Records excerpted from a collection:

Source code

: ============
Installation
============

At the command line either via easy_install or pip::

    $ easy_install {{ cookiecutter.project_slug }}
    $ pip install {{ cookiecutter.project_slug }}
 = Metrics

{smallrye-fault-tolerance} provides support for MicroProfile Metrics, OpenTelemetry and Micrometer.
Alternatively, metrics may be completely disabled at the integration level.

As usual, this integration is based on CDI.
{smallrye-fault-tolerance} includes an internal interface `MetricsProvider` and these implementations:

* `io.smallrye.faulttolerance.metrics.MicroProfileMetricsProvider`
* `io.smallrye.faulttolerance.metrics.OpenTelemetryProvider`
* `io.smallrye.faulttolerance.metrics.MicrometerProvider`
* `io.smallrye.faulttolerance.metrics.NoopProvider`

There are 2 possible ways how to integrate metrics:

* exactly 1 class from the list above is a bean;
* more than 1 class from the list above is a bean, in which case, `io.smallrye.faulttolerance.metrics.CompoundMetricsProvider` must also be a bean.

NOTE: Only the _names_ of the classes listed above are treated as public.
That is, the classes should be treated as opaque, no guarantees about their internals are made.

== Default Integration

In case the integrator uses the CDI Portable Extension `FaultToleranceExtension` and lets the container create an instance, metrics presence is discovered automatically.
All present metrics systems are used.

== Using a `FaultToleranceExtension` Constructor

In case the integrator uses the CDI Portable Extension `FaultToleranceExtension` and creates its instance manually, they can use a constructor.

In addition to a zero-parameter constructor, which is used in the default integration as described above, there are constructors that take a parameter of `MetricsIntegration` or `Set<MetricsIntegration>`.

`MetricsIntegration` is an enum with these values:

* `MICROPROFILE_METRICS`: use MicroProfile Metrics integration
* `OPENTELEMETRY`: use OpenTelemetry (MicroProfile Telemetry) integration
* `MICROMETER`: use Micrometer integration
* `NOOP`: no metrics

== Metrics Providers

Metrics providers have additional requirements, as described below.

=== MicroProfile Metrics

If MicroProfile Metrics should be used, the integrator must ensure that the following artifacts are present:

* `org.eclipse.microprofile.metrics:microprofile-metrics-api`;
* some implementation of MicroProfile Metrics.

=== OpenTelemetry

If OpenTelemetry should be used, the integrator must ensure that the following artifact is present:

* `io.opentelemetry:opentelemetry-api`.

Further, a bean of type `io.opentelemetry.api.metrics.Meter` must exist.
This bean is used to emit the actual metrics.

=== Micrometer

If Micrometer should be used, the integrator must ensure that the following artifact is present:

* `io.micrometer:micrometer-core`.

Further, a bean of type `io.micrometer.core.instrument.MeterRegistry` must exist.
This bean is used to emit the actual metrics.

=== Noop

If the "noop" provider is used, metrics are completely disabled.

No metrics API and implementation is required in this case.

PROBLEM STATEMENT: Output every record above exactly as it appears.

ANSWER SPACE:
Source code

: ============
Installation
============

At the command line either via easy_install or pip::

    $ easy_install {{ cookiecutter.project_slug }}
    $ pip install {{ cookiecutter.project_slug }}
 = Metrics

{smallrye-fault-tolerance} provides support for MicroProfile Metrics, OpenTelemetry and Micrometer.
Alternatively, metrics may be completely disabled at the integration level.

As usual, this integration is based on CDI.
{smallrye-fault-tolerance} includes an internal interface `MetricsProvider` and these implementations:

* `io.smallrye.faulttolerance.metrics.MicroProfileMetricsProvider`
* `io.smallrye.faulttolerance.metrics.OpenTelemetryProvider`
* `io.smallrye.faulttolerance.metrics.MicrometerProvider`
* `io.smallrye.faulttolerance.metrics.NoopProvider`

There are 2 possible ways how to integrate metrics:

* exactly 1 class from the list above is a bean;
* more than 1 class from the list above is a bean, in which case, `io.smallrye.faulttolerance.metrics.CompoundMetricsProvider` must also be a bean.

NOTE: Only the _names_ of the classes listed above are treated as public.
That is, the classes should be treated as opaque, no guarantees about their internals are made.

== Default Integration

In case the integrator uses the CDI Portable Extension `FaultToleranceExtension` and lets the container create an instance, metrics presence is discovered automatically.
All present metrics systems are used.

== Using a `FaultToleranceExtension` Constructor

In case the integrator uses the CDI Portable Extension `FaultToleranceExtension` and creates its instance manually, they can use a constructor.

In addition to a zero-parameter constructor, which is used in the default integration as described above, there are constructors that take a parameter of `MetricsIntegration` or `Set<MetricsIntegration>`.

`MetricsIntegration` is an enum with these values:

* `MICROPROFILE_METRICS`: use MicroProfile Metrics integration
* `OPENTELEMETRY`: use OpenTelemetry (MicroProfile Telemetry) integration
* `MICROMETER`: use Micrometer integration
* `NOOP`: no metrics

== Metrics Providers

Metrics providers have additional requirements, as described below.

=== MicroProfile Metrics

If MicroProfile Metrics should be used, the integrator must ensure that the following artifacts are present:

* `org.eclipse.microprofile.metrics:microprofile-metrics-api`;
* some implementation of MicroProfile Metrics.

=== OpenTelemetry

If OpenTelemetry should be used, the integrator must ensure that the following artifact is present:

* `io.opentelemetry:opentelemetry-api`.

Further, a bean of type `io.opentelemetry.api.metrics.Meter` must exist.
This bean is used to emit the actual metrics.

=== Micrometer

If Micrometer should be used, the integrator must ensure that the following artifact is present:

* `io.micrometer:micrometer-core`.

Further, a bean of type `io.micrometer.core.instrument.MeterRegistry` must exist.
This bean is used to emit the actual metrics.

=== Noop

If the "noop" provider is used, metrics are completely disabled.

No metrics API and implementation is required in this case.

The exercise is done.